> [Description of the task] Extend the forum thread comparing the 942 and the 921 below, picking up after its final line.

> [Excerpt to read]

⟨

# 942 vs 921



## dturturro (Nov 24, 2004)

I'm suffering with a 921 and it's infinite number of bugs. I'm debating about just upgrading to the 942 and a thought occurred to me: "What if the 942 is just as bad"  

If anyone has had both please comment.


----------



## bluegreg (May 10, 2004)

you will have no regrets. I suffered too. minor glitches but great features.


----------



## rjenkins (Jul 18, 2002)

I've had both a 921 and a 942. The 942 is way, way more stable than my 921 ever was. The named based recording on the 942 is great, and I haven't really had a missed recording yet. I'd highly recommend the 942 over the 921.


----------



## Rob Glasser (Feb 22, 2005)

dturturro said:


> I'm suffering with a 921 and it's infinite number of bugs. I'm debating about just upgrading to the 942 and a thought occurred to me: "What if the 942 is just as bad"
> 
> If anyone has had both please comment.


I've had both. You can't even compare the 2. The 942 is light years ahead of the 921. It does have it issues, but they are a fraction of what is out there on the 921. I would recommend the 942 in a heart beat, and I would never recommend the 921 to anyone unless they can get it for free.


----------



## Jerry G (Jul 12, 2003)

dturturro said:


> I'm suffering with a 921 and it's infinite number of bugs. I'm debating about just upgrading to the 942 and a thought occurred to me: "What if the 942 is just as bad"
> 
> If anyone has had both please comment.


Have you read any of the threads in the this section?


----------



## dturturro (Nov 24, 2004)

Jerry G said:


> Have you read any of the threads in the this section?

⟩

> [Information shown]
⟨

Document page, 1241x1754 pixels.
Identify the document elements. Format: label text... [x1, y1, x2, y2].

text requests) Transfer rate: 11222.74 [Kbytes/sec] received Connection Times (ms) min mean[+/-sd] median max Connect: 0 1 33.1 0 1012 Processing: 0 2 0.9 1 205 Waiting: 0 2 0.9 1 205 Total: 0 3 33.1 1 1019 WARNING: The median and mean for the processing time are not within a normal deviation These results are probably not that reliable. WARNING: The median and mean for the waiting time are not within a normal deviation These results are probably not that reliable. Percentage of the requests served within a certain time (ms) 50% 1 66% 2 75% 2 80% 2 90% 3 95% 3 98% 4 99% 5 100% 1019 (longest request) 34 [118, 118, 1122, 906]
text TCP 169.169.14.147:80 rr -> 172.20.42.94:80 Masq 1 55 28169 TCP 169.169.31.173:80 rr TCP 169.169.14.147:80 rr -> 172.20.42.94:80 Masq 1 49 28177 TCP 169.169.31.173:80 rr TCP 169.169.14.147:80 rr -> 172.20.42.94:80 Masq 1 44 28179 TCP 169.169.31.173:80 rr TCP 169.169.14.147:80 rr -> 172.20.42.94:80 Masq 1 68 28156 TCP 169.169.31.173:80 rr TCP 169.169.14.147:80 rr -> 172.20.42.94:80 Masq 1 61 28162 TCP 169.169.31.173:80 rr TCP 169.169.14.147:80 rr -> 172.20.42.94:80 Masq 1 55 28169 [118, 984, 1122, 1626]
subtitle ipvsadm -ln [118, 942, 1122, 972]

⟩

> [Output]
Good point! Ok, the ayes have it! Looks like I'll have to pony up the dough for the 942. I don't suppose anyone's had any luck getting E* to take the 921 back for some kind of credit, have they?


----------



## 921tiger (Feb 13, 2005)

No, they stood their grounds with me, even with me talking about switching to D*. They insisted that I work with a tech' to troubleshoot problems which have been discussed over and over in this forum. Which means that I could work with a tech' for days and do nothing but reboot my 921 over and over since, yes, it really IS a software bug. I ended up biting the bullet and buying a 942. This, based on the rotten service we get from D* for our commercial accounts at work


----------



## igleaner (Aug 22, 2002)

dturturro said:


> Good point! Ok, the ayes have it! Looks like I'll have to pony up the dough for the 942. I don't suppose anyone's had any luck getting E* to take the 921 back for some kind of credit, have they?


Rather than waste your time trying to get E* to credit you for a used 921, just put it on Ebay. They are bringing over $400 there. Also, Solid Signal is selling new 942s for only $620. So the total cost to upgrade will only be about $200.

And when, and if, the MPEG4 receivers ever come out, just put the 942 on Ebay. This should make your upgrade costs much more reasonable, without ever having to deal with E*.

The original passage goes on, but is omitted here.